Das macht dir offensichtlich Sorge. Worüber sollte denn diskutiert werden?

Nun, wir stehen vor großen gesellschaftlichen Umbrüchen. Die neue Bundesregierung wird in den nächsten vier Jahren die Weichen so stellen müssen, dass die Klimakatastrophe abgewendet wird, die Schere zwischen Arm und Reich nicht weiter auseinandergeht und der notwendige ökologische Umbau nicht ein Heer von sozialen Verlierern produziert. Wir brauchen nicht mehr und nicht weniger als einen radikalen Pfadwechsel in Richtung ökosoziale Nachhaltigkeit! Aber die notwendigen Strukturreformen und Erneuerungspläne werden gar nicht erst öffentlich thematisiert.

 

„Wir brauchen einen radikalen Pfadwechsel in Richtung ökosoziale Nachhaltigkeit!“

 

Haben die Parteien dafür nichts anzubieten? Zur Umwelt und Klimapolitik steht doch bei allen etwas drin.

Das schon, aber auf den genauen Inhalt kommt es an. Ökologische und soziale Nachhaltigkeit erreicht man nicht, indem man auf noch mehr Markt setzt, zur „Schwarzen Null“ zurückkehrt, Zukunftsinvestitionen unterlässt, den Sozialversicherungen einen Beitragsdeckel bei 40-Prozent verpasst und auf die Privatisierung sozialer Risiken setzt. Die wohlfeilen Worthülsen des Unionsprogramms etwa können nicht darüber hinwegtäuschen, dass man zur alten Normalität der Vor-Corona-Zeit zurückkehren will. Und mit dem Marktextremismus der FDP ist an einen sozial gesteuerten Umbau der Industrie, der Beschäftigung sichert und zugleich adäquate Perspektiven für die öffnet, deren Arbeitsplätze nicht erhalten werden können, nicht zu denken.

 

Was gehört denn aus deiner Sicht unbedingt in ein Regierungsprogramm?

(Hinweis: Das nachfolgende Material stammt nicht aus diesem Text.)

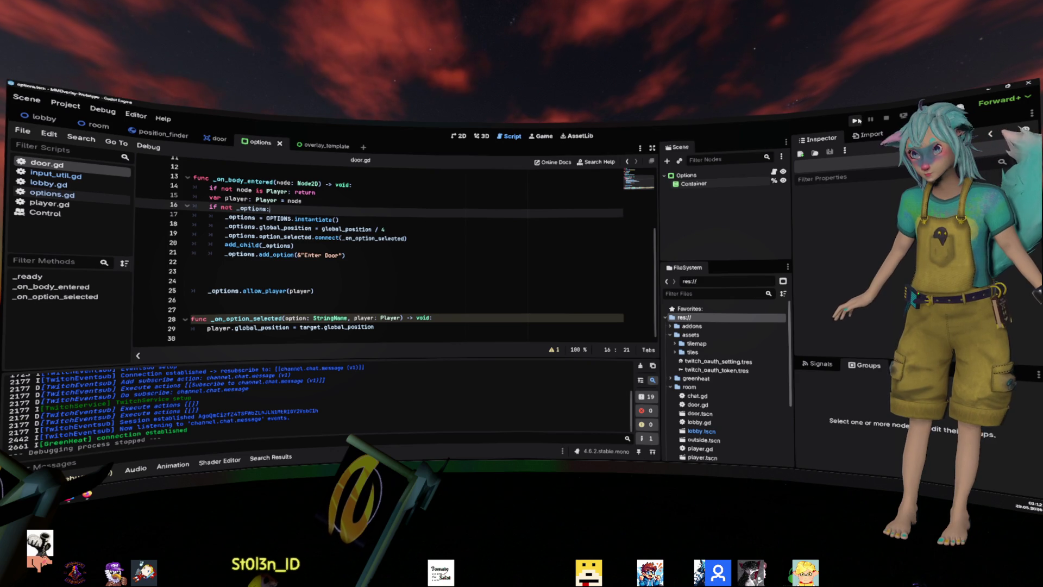
key(F5)
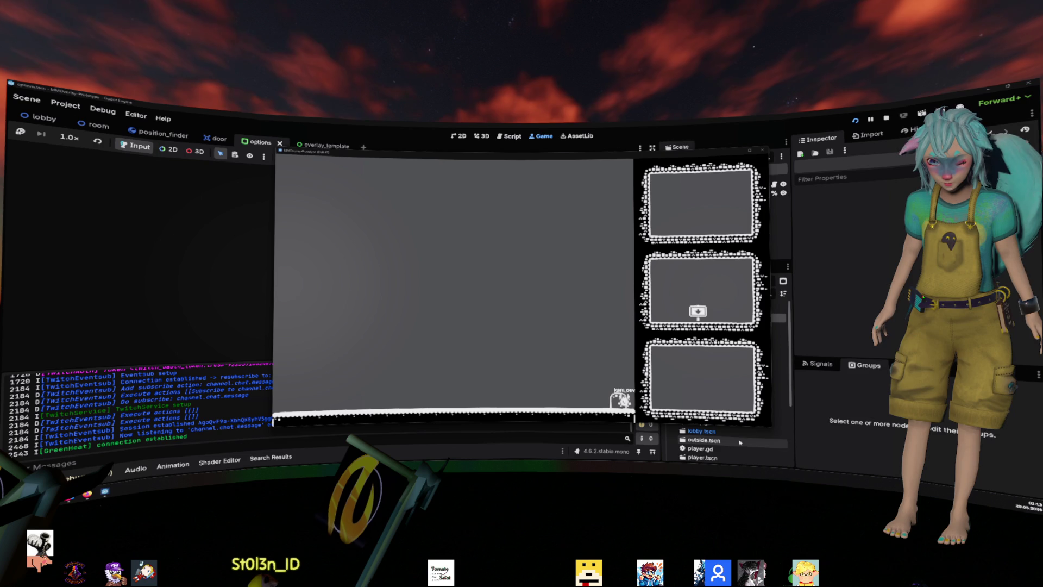
key(F8)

Wir brauchen eine Regierung, die sich zum Treiber der sozial-ökologischen Transformation macht. Nötig ist ein handlungsfähiger und aktiver Wirtschafts- und Sozialstaat, der in die Zukunft investiert statt zur „Schwarzen Null“ zurückzukehren. So muss die energetische Basis der industriellen Wertschöpfung umgestellt werden, etwa von fossilen Brennstoffen auf grünen Wasserstoff. Hier ist auch und gerade die Politik gefordert. Darauf zu warten, dass der Markt das schon regelt, wird nicht funktionieren.

 

„Nötig ist ein handlungsfähiger und aktiver Wirtschafts- und Sozialstaat, der in die Zukunft investiert statt zur „Schwarzen Null“ zurückzukehren.“

 

Und was bedeutet das für die Sozialpolitik?

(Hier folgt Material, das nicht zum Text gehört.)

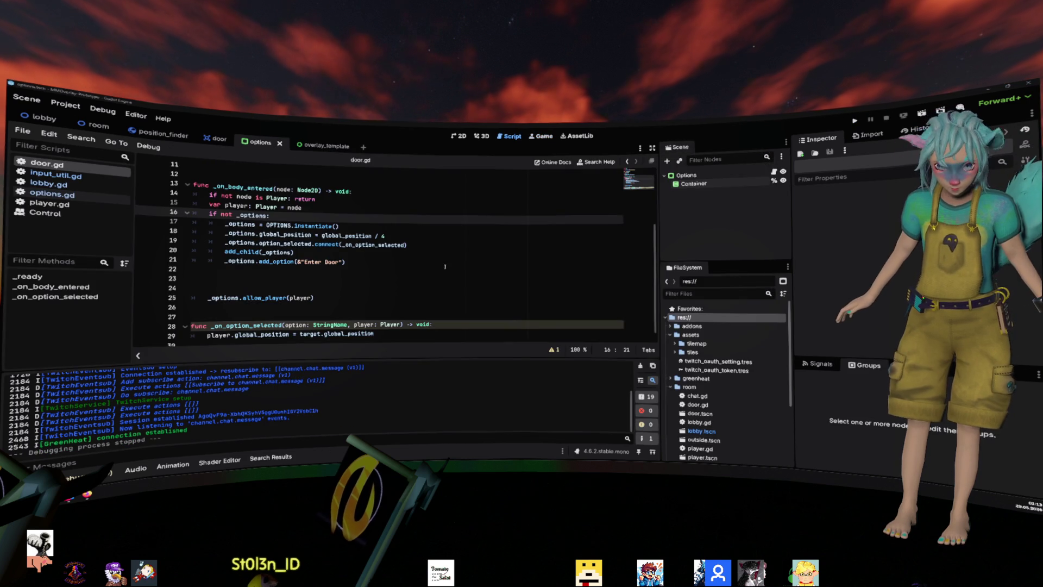
- Try adding a line after the instantiate call in door.gd, then remove it again
click(445, 267)
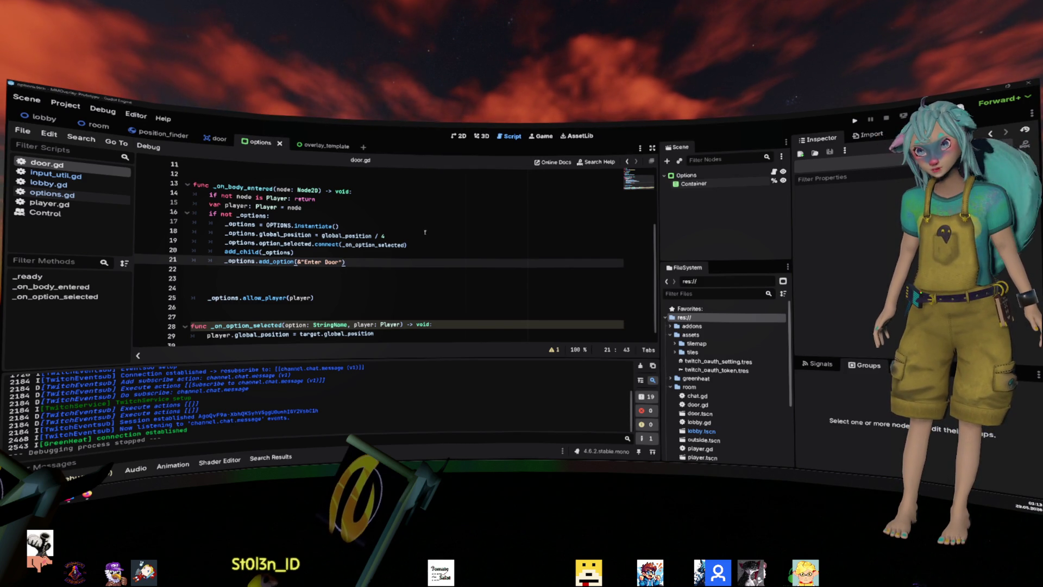
click(393, 226)
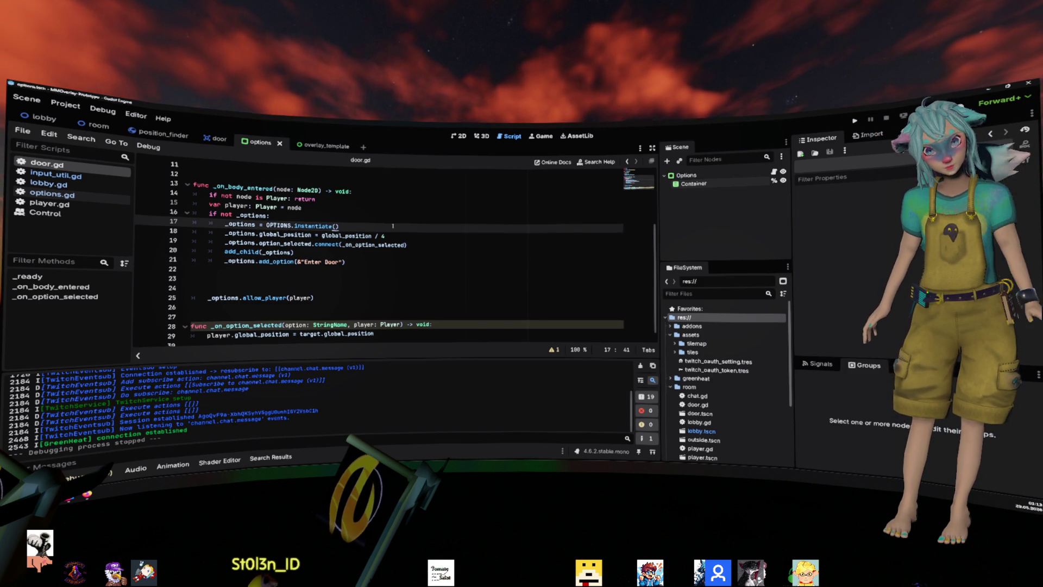
key(Return)
text(get_)
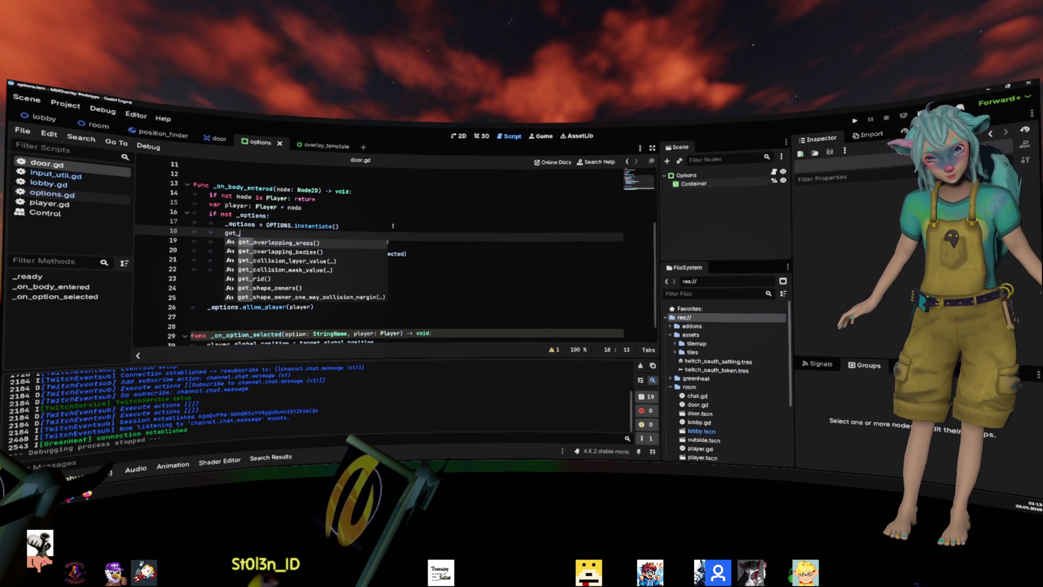
key(BackSpace)
key(BackSpace)
key(BackSpace)
key(Down)
- Replace global_position / 4 with Vector2(10, 10) and run the game
key(End)
key(ctrl+shift+Left)
key(ctrl+shift+Left)
key(ctrl+shift+Left)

Wir brauchen eine offensive Sozialpolitik, die auf mehr statt weniger Solidarität setzt! Dazu gehören etwa eine Erwerbstätigen- und Bürgerversicherung in der gesetzlichen Renten-, Kranken-, und Pflegeversicherung, in die alle einzahlen – auch Freiberufler, Selbstständige, Beamte und Parlamentarier. Seit mindestens zwei Jahrzehnten liegen Konzepte auf dem Tisch, die die Sozialversicherung gerechter und ergiebiger machen, und Grüne, SPD und Linke unterstützen sie. Es wird darauf ankommen, dass man nicht nur drüber redet, sondern sie endlich auch umsetzt!

 

Und was ist mit der Arbeitsmarktpolitik?

Hier sind die Baustellen ebenfalls groß. Nötig ist eine nachhaltige Beschäftigungs- und Arbeitsmarktpolitik, die Brücken in die Arbeitswelt von morgen baut und dabei auf sichere und gute Arbeit und nicht auf schnelle Vermittlung ausgerichtet ist. Das verträgt sich natürlich nicht mit dem Zumutbarkeits- und Sanktionsregime des Hartz-IV-Systems. Hartz-IV braucht keine neuen Namen, sondern gehört abgeschafft!

 

Das wird alles nicht zum Nulltarif zu haben sein. Und die Kosten der Corona-Krise sind auch noch nicht beglichen. Verteilungskonflikte sind da doch vorprogrammiert.

Richtig. Bis 2022 werden sich die Corona-Schulden im Bundeshaushalt auf gut 1,3 Billionen Euro auftürmen. Zur Bekämpfung der Krise waren sie notwendig. Aber: wer wird sie begleichen? Wirtschaftsliberale und Kapitalverbände haben sich bereits positioniert: Sie blasen zur Attacke auf den Sozialstaat und drängen die Parteien zu massiven Einschnitte vor allem bei der Rente, in der Pflege und im Gesundheitswesen! Weniger Steuern, weniger Sozialabgaben, weniger öffentliche Daseinsvorsorge mehr Gewinne für sie – das ist ihr Programm. Sie wünschen sich eine „Anti-Sozialstaats-Koalition“ in Berlin. Dieser Plan darf nicht aufgehen!

 

„Wirtschaftsliberale und Kapitalverbände wünschen sich eine „Anti-Sozialstaats-Koalition“ in Berlin. Dieser Plan darf nicht aufgehen!“

 

Die Zukunft der Alterssicherung war eines der wenigen inhaltlichen Themen, die bislang im Wahlkampf angesprochen wurden. Wie bewertest du die Debatte?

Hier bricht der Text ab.